ASCENTAGE-B (06855): The application for the marketing of the new drug APG-2575 has been accepted by the China National Medical Products Administration Drug Evaluation Center, and has been recommended for priority review.

ASCENTAGE-B (06855) announced that the new drug application (NDA) for the new selective Bcl-2 inhibitor APG-2575 (proposed Chinese generic name: Lisheng Kelapian) developed independently by the company has been accepted by the National Medical Products Administration (NMPA) Drug Evaluation Center (CDE) and recommended to be included in the priority review program for the treatment of refractory or relapsed (r/r) chronic lymphocytic leukemia/small lymphocytic lymphoma (CLL/SLL). This is the first domestically developed Bcl-2 inhibitor to submit an NDA in China and is expected to become the second Bcl-2 inhibitor to be marketed globally. APG-2575 is a novel oral Bcl-2 selective inhibitor developed independently by Ascentage Pharmaceuticals, which restores the normal apoptosis process of tumor cells by selectively inhibiting the Bcl-2 protein, thereby achieving the goal of tumor treatment. APG-2575 is the second Bcl-2 inhibitor globally and the first in China to demonstrate clear efficacy and enter key registration clinical stages. It has broad therapeutic prospects in the treatment of various hematologic malignancies and solid tumors, especially in CLL/SLL patients, with potential for monotherapy and combination therapy. APG-2575 has the best-in-class potential at a global level and is expected to become a safer, more effective, and convenient treatment option.
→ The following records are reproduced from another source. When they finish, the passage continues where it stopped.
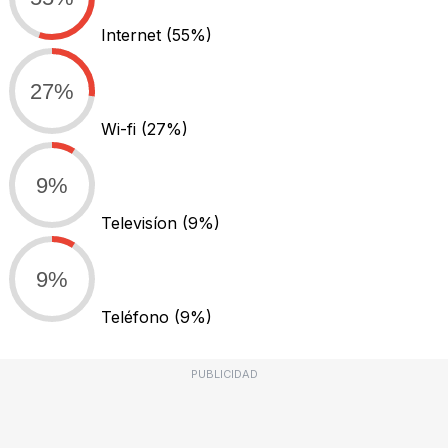
Internet
(55%)
27%
Wi-fi
(27%)
9%
Televisíon
(9%)
9%
Teléfono
(9%)
PUBLICIDAD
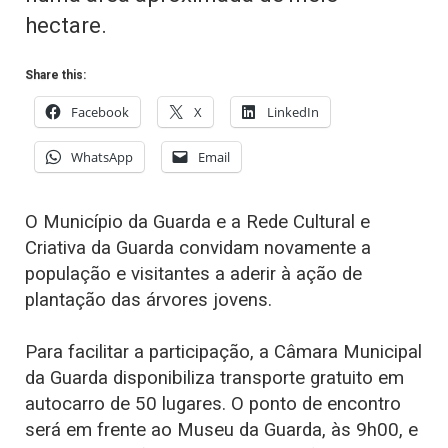
hectare.
Share this:
Facebook
X
LinkedIn
WhatsApp
Email
O Município da Guarda e a Rede Cultural e
Criativa da Guarda convidam novamente a
população e visitantes a aderir à ação de
plantação das árvores jovens.
Para facilitar a participação, a Câmara Municipal
da Guarda disponibiliza transporte gratuito em
autocarro de 50 lugares. O ponto de encontro
será em frente ao Museu da Guarda, às 9h00, e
Additionally, APG-2575 is currently undergoing multiple Phase III clinical trials, including a global Phase III clinical trial for the treatment of refractory CLL/SLL patients in combination with BTK inhibitors (licensed by the US FDA); a global Phase III clinical study for the first-line treatment of CLL/SLL patients in combination with acalabrutinib; a global Phase III clinical trial for the first-line treatment of newly diagnosed elderly or intolerant patients with standard chemotherapy for acute myeloid leukemia (AML) in combination with azacitidine (AZA); and a global Phase III clinical trial for the first-line treatment of newly diagnosed patients with high-risk myelodysplastic syndrome (MDS) in combination with AZA.